Zdania, że raport doprowadził do przełomu, jest jednak Antoni Macierewicz, który przewodniczy komisji. Jego zdaniem katastrofa była zamachem na głowę państwa, co należy udowodnić.
Jak czytamy na stronie Polskiego Radia 24, podkomisja smoleńska, składając wniosek o śledztwo, powoływała się między innymi na artykuł 134 kodeksu karnego. Ten dotyczy zamachu na prezydenta RP, za co grozi kara 25 lat więzienia.
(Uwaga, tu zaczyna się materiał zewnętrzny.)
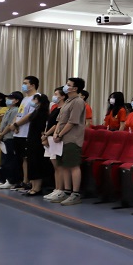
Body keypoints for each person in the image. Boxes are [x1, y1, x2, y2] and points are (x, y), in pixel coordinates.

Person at [50, 77, 87, 205]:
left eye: (68, 84)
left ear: (75, 88)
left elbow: (72, 122)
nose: (66, 86)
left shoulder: (78, 102)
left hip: (72, 139)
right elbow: (60, 120)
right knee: (64, 165)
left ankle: (75, 193)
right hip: (61, 139)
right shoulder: (67, 101)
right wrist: (56, 133)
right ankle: (66, 191)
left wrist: (60, 134)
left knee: (73, 165)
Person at [10, 76, 39, 191]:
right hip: (18, 132)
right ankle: (22, 180)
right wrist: (14, 125)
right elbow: (19, 113)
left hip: (27, 133)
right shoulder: (25, 98)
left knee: (27, 158)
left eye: (25, 83)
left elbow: (30, 115)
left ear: (32, 85)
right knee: (20, 158)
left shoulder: (36, 97)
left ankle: (28, 182)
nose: (23, 85)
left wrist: (17, 124)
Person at [42, 87, 66, 202]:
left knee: (58, 165)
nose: (54, 96)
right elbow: (49, 123)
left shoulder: (63, 109)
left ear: (63, 96)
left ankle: (61, 189)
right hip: (49, 138)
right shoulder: (55, 108)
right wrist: (45, 135)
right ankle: (56, 188)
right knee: (54, 166)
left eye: (56, 94)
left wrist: (46, 134)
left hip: (55, 138)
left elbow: (57, 125)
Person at [0, 92, 22, 189]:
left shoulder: (15, 110)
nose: (8, 100)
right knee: (4, 160)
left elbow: (10, 125)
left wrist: (1, 134)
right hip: (4, 137)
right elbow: (3, 123)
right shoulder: (8, 110)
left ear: (16, 101)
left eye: (11, 98)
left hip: (9, 137)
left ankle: (11, 180)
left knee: (10, 160)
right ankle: (4, 179)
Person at [24, 93, 50, 196]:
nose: (33, 101)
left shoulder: (43, 113)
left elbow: (42, 128)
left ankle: (37, 187)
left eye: (35, 99)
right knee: (31, 163)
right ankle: (33, 186)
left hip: (37, 141)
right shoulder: (35, 111)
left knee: (36, 163)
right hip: (31, 139)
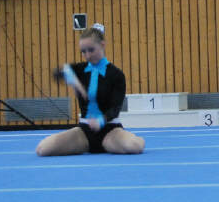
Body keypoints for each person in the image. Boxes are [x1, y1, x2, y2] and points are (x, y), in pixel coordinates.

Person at [35, 24, 145, 156]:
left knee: (134, 146)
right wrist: (68, 75)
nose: (87, 55)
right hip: (84, 133)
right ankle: (86, 146)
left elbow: (115, 108)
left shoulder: (116, 74)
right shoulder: (80, 70)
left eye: (91, 50)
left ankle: (134, 139)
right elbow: (56, 73)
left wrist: (101, 121)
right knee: (43, 149)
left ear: (102, 45)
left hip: (110, 132)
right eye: (83, 51)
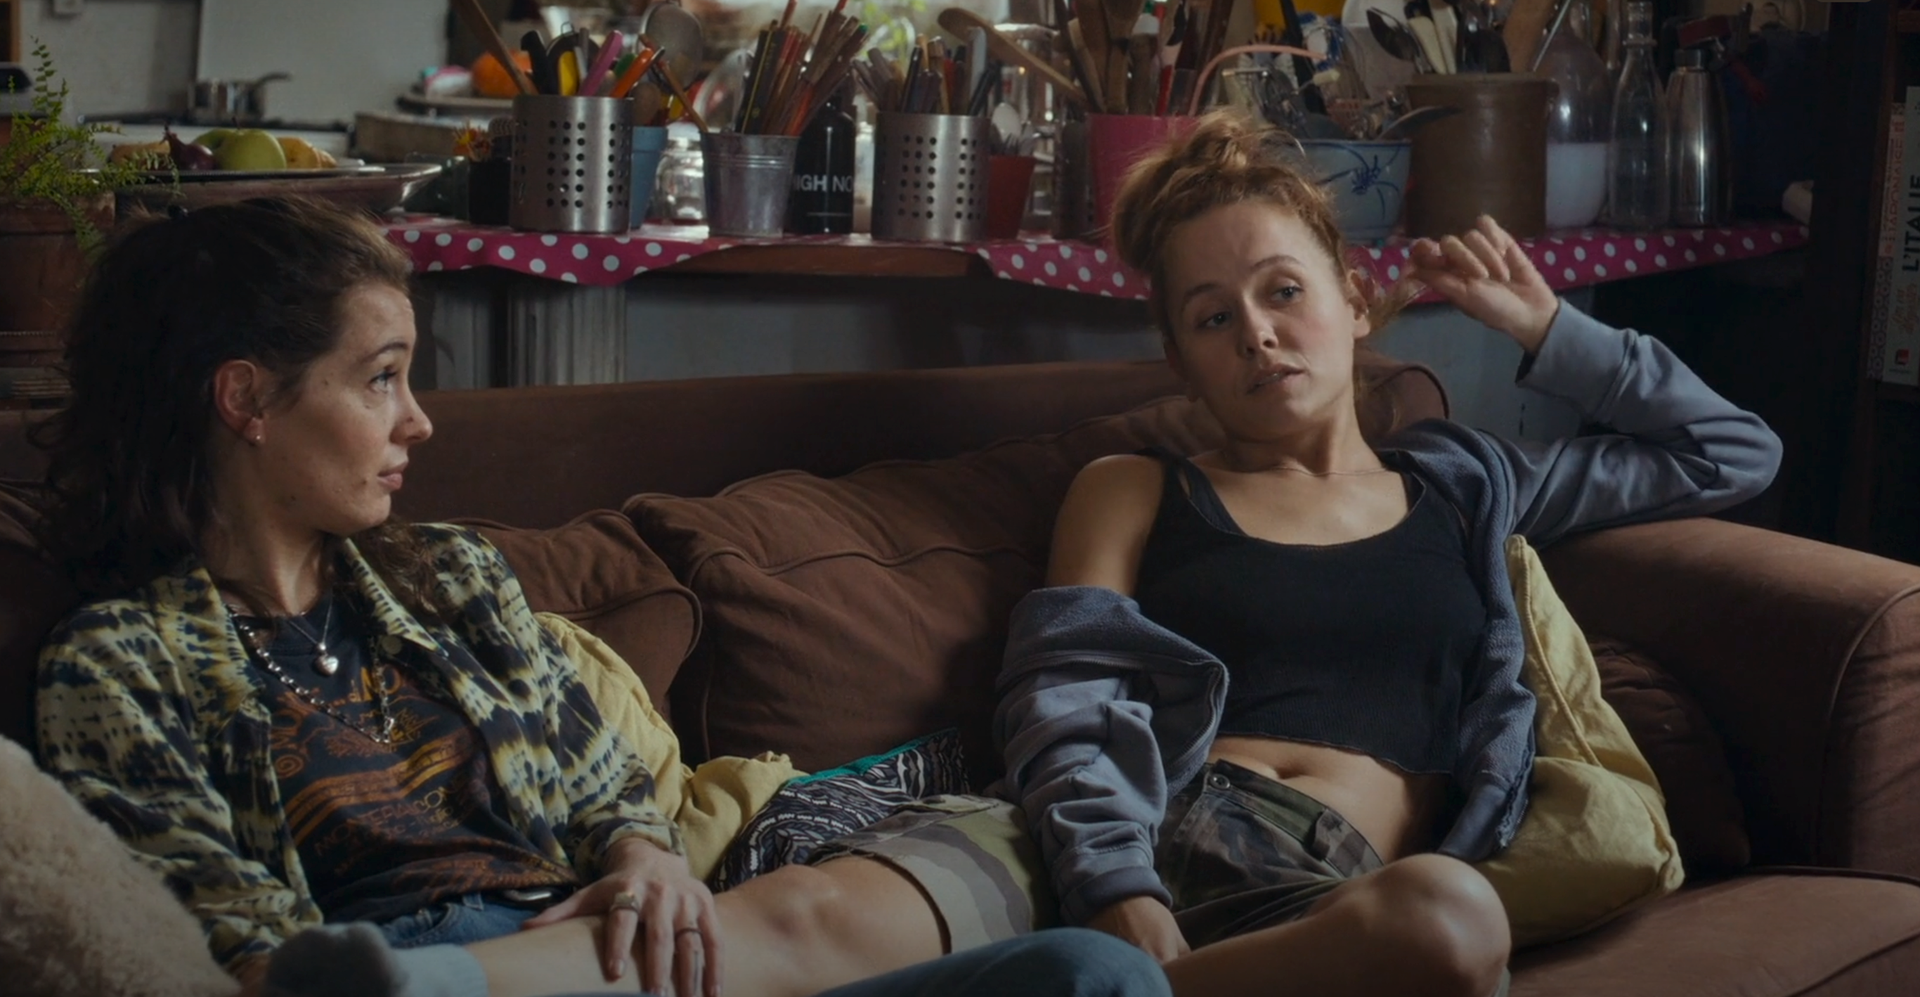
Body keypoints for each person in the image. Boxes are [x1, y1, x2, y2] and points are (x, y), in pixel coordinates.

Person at [31, 197, 1171, 997]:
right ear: (246, 399)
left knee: (1097, 972)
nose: (418, 421)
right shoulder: (120, 664)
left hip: (606, 952)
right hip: (378, 961)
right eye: (381, 378)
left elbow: (607, 793)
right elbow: (238, 941)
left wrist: (644, 861)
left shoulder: (454, 580)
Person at [991, 111, 1783, 997]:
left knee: (1450, 918)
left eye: (1283, 290)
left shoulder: (1465, 485)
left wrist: (1547, 326)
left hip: (1347, 898)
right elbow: (1068, 701)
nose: (1256, 333)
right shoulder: (1134, 487)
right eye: (1213, 317)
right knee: (1451, 921)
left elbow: (1730, 451)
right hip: (1173, 840)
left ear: (1357, 300)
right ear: (1181, 362)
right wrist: (1115, 887)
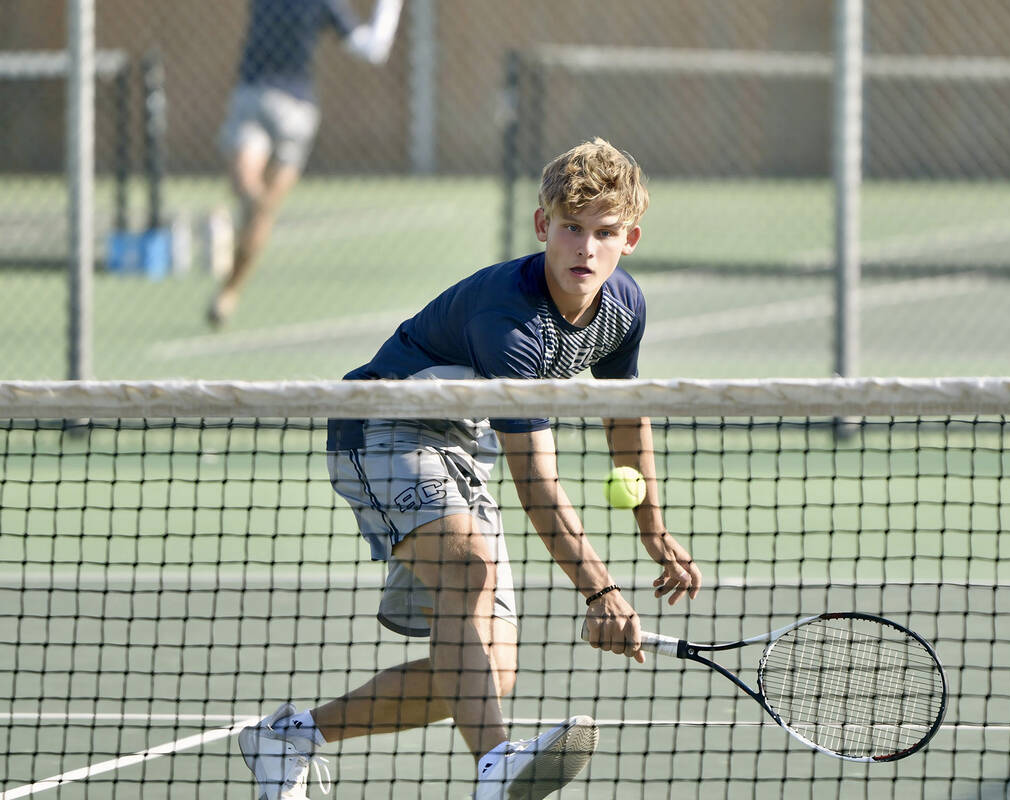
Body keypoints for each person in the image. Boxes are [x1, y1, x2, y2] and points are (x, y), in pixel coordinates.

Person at [237, 138, 703, 800]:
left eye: (603, 233)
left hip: (463, 443)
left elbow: (625, 417)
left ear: (629, 238)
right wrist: (600, 591)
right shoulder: (509, 320)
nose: (585, 248)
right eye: (571, 228)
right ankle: (495, 764)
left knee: (492, 671)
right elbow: (536, 481)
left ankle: (291, 736)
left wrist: (653, 532)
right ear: (544, 226)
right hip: (383, 425)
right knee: (468, 565)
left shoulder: (624, 307)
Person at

Macierewicz chce nowego zespołu prokuratorów, którzy zbadają katastrofę smoleńską
Sposobem na udowodnienie, że teza przedstawiona przez byłego szefa MON jest prawdziwa, mają być efekty pracy prokuratorów, o czym mówił na antenie rozgłośni sam Antoni Macierewicz. Jak wskazał, chodzi o powołanie zupełnie niezależnej grupy. Zapewnił także, że w sprawie poczynił już pewne konkretne kroki.
– Zawiadomienie zostało skierowane do ministra sprawiedliwości/prokuratora generalnego w celu stworzenia nowego zespołu prokuratorskiego – mówił szef podkomisji i dodał, że ma nadzieję na szybkie powołanie takiego zespołu.
Antoni Macierewicz wskazał ponadto, że prokuratorzy dostaną pełną dokumentację, która uzasadnia postawioną tezę. Ta liczy 1500 stron, a "dokumenty mają bardzo dużą wagę". Macierewicz podkreślał, że do zawiadomienia dołączona jest treść odtajnionego szyfrogramu, który przesyłał z ambasady w Moskwie attaché wojskowy do MON.
Przypomnijmy, że Jarosław Kaczyński podczas oficjalnych uroczystości z okazji 13. rocznicy katastrofy pod Smoleńskiem zapowiedział kolejne śledztwo w tej sprawie. – Wierzę, że znajdą się odważni prokuratorzy, którzy poprowadzą tę sprawę – mówił niedawno prezes Prawa i Sprawiedliwości.